◆ **What the task requires**: These records must be written out again exactly.

◆ **Extracted data entries**:
——

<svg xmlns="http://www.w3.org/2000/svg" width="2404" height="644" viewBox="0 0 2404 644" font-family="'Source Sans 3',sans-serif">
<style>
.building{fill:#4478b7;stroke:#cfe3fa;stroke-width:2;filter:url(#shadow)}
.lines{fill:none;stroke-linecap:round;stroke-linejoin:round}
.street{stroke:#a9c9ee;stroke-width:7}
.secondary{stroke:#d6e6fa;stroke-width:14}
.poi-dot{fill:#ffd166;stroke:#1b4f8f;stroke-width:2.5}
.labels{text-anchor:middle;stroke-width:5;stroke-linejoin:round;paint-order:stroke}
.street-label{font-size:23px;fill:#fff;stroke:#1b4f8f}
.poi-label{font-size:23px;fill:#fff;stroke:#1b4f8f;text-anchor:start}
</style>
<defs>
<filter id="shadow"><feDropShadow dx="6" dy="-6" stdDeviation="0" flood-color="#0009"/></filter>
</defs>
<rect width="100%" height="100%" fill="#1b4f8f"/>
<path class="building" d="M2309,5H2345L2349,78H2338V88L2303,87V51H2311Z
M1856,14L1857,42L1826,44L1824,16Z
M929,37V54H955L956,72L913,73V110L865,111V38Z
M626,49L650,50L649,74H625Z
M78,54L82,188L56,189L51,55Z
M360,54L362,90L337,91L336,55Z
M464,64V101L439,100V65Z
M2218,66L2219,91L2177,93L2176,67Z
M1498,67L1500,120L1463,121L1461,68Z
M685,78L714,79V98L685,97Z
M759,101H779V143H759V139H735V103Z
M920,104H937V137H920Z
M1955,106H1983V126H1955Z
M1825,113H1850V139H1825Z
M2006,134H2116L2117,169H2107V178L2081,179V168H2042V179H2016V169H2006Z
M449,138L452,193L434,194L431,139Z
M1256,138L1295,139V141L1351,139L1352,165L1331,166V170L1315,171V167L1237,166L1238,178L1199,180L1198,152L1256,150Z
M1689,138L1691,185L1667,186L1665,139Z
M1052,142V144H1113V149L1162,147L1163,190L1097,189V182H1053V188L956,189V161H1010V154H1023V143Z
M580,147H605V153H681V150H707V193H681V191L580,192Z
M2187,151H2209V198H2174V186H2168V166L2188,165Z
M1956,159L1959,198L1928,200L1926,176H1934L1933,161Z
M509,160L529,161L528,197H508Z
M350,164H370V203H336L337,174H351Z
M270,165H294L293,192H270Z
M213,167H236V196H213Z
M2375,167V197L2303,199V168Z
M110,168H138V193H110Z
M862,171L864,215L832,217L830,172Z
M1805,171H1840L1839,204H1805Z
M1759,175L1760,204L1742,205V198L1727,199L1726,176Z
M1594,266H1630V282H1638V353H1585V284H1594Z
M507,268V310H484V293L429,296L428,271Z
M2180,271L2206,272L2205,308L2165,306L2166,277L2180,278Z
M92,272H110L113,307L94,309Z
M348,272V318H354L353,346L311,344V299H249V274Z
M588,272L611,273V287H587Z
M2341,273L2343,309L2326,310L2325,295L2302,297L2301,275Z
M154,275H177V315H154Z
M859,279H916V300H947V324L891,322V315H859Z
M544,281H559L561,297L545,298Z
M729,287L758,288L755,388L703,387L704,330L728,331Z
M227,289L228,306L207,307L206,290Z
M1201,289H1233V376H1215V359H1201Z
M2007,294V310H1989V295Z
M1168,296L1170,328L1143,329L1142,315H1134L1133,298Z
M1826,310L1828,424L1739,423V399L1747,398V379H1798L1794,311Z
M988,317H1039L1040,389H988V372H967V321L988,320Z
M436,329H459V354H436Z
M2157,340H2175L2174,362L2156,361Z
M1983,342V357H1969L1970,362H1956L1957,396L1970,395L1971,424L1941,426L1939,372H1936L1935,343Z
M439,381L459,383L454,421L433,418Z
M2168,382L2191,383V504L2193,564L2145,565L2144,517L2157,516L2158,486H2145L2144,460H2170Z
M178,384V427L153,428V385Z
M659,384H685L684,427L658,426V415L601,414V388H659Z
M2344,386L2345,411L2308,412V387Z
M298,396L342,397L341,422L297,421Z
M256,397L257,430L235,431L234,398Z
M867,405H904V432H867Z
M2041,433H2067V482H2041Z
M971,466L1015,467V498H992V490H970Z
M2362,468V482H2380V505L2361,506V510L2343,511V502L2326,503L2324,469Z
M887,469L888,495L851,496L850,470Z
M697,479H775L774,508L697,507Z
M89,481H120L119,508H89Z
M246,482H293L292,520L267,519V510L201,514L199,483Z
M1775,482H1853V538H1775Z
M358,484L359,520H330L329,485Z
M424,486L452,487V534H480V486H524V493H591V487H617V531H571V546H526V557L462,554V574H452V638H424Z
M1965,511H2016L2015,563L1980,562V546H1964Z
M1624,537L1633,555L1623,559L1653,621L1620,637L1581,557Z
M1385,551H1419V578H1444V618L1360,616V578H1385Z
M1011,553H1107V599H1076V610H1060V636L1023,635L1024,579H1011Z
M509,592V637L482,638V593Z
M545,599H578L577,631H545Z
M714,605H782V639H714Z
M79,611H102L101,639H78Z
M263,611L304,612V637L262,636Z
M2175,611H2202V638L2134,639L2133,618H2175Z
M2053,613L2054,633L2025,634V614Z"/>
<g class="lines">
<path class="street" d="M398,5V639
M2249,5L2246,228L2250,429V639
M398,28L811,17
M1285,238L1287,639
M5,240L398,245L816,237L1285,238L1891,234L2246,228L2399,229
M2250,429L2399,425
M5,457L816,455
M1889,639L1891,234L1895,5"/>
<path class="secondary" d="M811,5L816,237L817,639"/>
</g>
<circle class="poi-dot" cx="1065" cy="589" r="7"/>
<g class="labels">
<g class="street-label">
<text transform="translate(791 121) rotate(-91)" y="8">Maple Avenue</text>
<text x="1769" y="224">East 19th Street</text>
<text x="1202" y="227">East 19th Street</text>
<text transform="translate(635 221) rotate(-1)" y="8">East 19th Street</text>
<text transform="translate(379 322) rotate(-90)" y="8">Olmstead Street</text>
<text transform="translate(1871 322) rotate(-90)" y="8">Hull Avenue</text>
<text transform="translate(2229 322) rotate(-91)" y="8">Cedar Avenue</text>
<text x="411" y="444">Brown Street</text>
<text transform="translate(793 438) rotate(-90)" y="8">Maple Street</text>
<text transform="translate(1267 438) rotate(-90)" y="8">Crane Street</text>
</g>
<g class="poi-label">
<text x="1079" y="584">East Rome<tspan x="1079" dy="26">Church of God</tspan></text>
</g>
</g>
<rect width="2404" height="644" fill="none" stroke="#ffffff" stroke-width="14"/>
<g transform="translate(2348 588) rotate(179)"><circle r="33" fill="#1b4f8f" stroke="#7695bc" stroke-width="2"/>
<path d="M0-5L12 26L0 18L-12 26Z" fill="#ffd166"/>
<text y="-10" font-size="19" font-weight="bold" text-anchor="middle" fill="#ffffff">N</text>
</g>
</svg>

——

◆ **Response to the exercise**:
<svg xmlns="http://www.w3.org/2000/svg" width="2404" height="644" viewBox="0 0 2404 644" font-family="'Source Sans 3',sans-serif">
<style>
.building{fill:#4478b7;stroke:#cfe3fa;stroke-width:2;filter:url(#shadow)}
.lines{fill:none;stroke-linecap:round;stroke-linejoin:round}
.street{stroke:#a9c9ee;stroke-width:7}
.secondary{stroke:#d6e6fa;stroke-width:14}
.poi-dot{fill:#ffd166;stroke:#1b4f8f;stroke-width:2.5}
.labels{text-anchor:middle;stroke-width:5;stroke-linejoin:round;paint-order:stroke}
.street-label{font-size:23px;fill:#fff;stroke:#1b4f8f}
.poi-label{font-size:23px;fill:#fff;stroke:#1b4f8f;text-anchor:start}
</style>
<defs>
<filter id="shadow"><feDropShadow dx="6" dy="-6" stdDeviation="0" flood-color="#0009"/></filter>
</defs>
<rect width="100%" height="100%" fill="#1b4f8f"/>
<path class="building" d="M2309,5H2345L2349,78H2338V88L2303,87V51H2311Z
M1856,14L1857,42L1826,44L1824,16Z
M929,37V54H955L956,72L913,73V110L865,111V38Z
M626,49L650,50L649,74H625Z
M78,54L82,188L56,189L51,55Z
M360,54L362,90L337,91L336,55Z
M464,64V101L439,100V65Z
M2218,66L2219,91L2177,93L2176,67Z
M1498,67L1500,120L1463,121L1461,68Z
M685,78L714,79V98L685,97Z
M759,101H779V143H759V139H735V103Z
M920,104H937V137H920Z
M1955,106H1983V126H1955Z
M1825,113H1850V139H1825Z
M2006,134H2116L2117,169H2107V178L2081,179V168H2042V179H2016V169H2006Z
M449,138L452,193L434,194L431,139Z
M1256,138L1295,139V141L1351,139L1352,165L1331,166V170L1315,171V167L1237,166L1238,178L1199,180L1198,152L1256,150Z
M1689,138L1691,185L1667,186L1665,139Z
M1052,142V144H1113V149L1162,147L1163,190L1097,189V182H1053V188L956,189V161H1010V154H1023V143Z
M580,147H605V153H681V150H707V193H681V191L580,192Z
M2187,151H2209V198H2174V186H2168V166L2188,165Z
M1956,159L1959,198L1928,200L1926,176H1934L1933,161Z
M509,160L529,161L528,197H508Z
M350,164H370V203H336L337,174H351Z
M270,165H294L293,192H270Z
M213,167H236V196H213Z
M2375,167V197L2303,199V168Z
M110,168H138V193H110Z
M862,171L864,215L832,217L830,172Z
M1805,171H1840L1839,204H1805Z
M1759,175L1760,204L1742,205V198L1727,199L1726,176Z
M1594,266H1630V282H1638V353H1585V284H1594Z
M507,268V310H484V293L429,296L428,271Z
M2180,271L2206,272L2205,308L2165,306L2166,277L2180,278Z
M92,272H110L113,307L94,309Z
M348,272V318H354L353,346L311,344V299H249V274Z
M588,272L611,273V287H587Z
M2341,273L2343,309L2326,310L2325,295L2302,297L2301,275Z
M154,275H177V315H154Z
M859,279H916V300H947V324L891,322V315H859Z
M544,281H559L561,297L545,298Z
M729,287L758,288L755,388L703,387L704,330L728,331Z
M227,289L228,306L207,307L206,290Z
M1201,289H1233V376H1215V359H1201Z
M2007,294V310H1989V295Z
M1168,296L1170,328L1143,329L1142,315H1134L1133,298Z
M1826,310L1828,424L1739,423V399L1747,398V379H1798L1794,311Z
M988,317H1039L1040,389H988V372H967V321L988,320Z
M436,329H459V354H436Z
M2157,340H2175L2174,362L2156,361Z
M1983,342V357H1969L1970,362H1956L1957,396L1970,395L1971,424L1941,426L1939,372H1936L1935,343Z
M439,381L459,383L454,421L433,418Z
M2168,382L2191,383V504L2193,564L2145,565L2144,517L2157,516L2158,486H2145L2144,460H2170Z
M178,384V427L153,428V385Z
M659,384H685L684,427L658,426V415L601,414V388H659Z
M2344,386L2345,411L2308,412V387Z
M298,396L342,397L341,422L297,421Z
M256,397L257,430L235,431L234,398Z
M867,405H904V432H867Z
M2041,433H2067V482H2041Z
M971,466L1015,467V498H992V490H970Z
M2362,468V482H2380V505L2361,506V510L2343,511V502L2326,503L2324,469Z
M887,469L888,495L851,496L850,470Z
M697,479H775L774,508L697,507Z
M89,481H120L119,508H89Z
M246,482H293L292,520L267,519V510L201,514L199,483Z
M1775,482H1853V538H1775Z
M358,484L359,520H330L329,485Z
M424,486L452,487V534H480V486H524V493H591V487H617V531H571V546H526V557L462,554V574H452V638H424Z
M1965,511H2016L2015,563L1980,562V546H1964Z
M1624,537L1633,555L1623,559L1653,621L1620,637L1581,557Z
M1385,551H1419V578H1444V618L1360,616V578H1385Z
M1011,553H1107V599H1076V610H1060V636L1023,635L1024,579H1011Z
M509,592V637L482,638V593Z
M545,599H578L577,631H545Z
M714,605H782V639H714Z
M79,611H102L101,639H78Z
M263,611L304,612V637L262,636Z
M2175,611H2202V638L2134,639L2133,618H2175Z
M2053,613L2054,633L2025,634V614Z"/>
<g class="lines">
<path class="street" d="M398,5V639
M2249,5L2246,228L2250,429V639
M398,28L811,17
M1285,238L1287,639
M5,240L398,245L816,237L1285,238L1891,234L2246,228L2399,229
M2250,429L2399,425
M5,457L816,455
M1889,639L1891,234L1895,5"/>
<path class="secondary" d="M811,5L816,237L817,639"/>
</g>
<circle class="poi-dot" cx="1065" cy="589" r="7"/>
<g class="labels">
<g class="street-label">
<text transform="translate(791 121) rotate(-91)" y="8">Maple Avenue</text>
<text x="1769" y="224">East 19th Street</text>
<text x="1202" y="227">East 19th Street</text>
<text transform="translate(635 221) rotate(-1)" y="8">East 19th Street</text>
<text transform="translate(379 322) rotate(-90)" y="8">Olmstead Street</text>
<text transform="translate(1871 322) rotate(-90)" y="8">Hull Avenue</text>
<text transform="translate(2229 322) rotate(-91)" y="8">Cedar Avenue</text>
<text x="411" y="444">Brown Street</text>
<text transform="translate(793 438) rotate(-90)" y="8">Maple Street</text>
<text transform="translate(1267 438) rotate(-90)" y="8">Crane Street</text>
</g>
<g class="poi-label">
<text x="1079" y="584">East Rome<tspan x="1079" dy="26">Church of God</tspan></text>
</g>
</g>
<rect width="2404" height="644" fill="none" stroke="#ffffff" stroke-width="14"/>
<g transform="translate(2348 588) rotate(179)"><circle r="33" fill="#1b4f8f" stroke="#7695bc" stroke-width="2"/>
<path d="M0-5L12 26L0 18L-12 26Z" fill="#ffd166"/>
<text y="-10" font-size="19" font-weight="bold" text-anchor="middle" fill="#ffffff">N</text>
</g>
</svg>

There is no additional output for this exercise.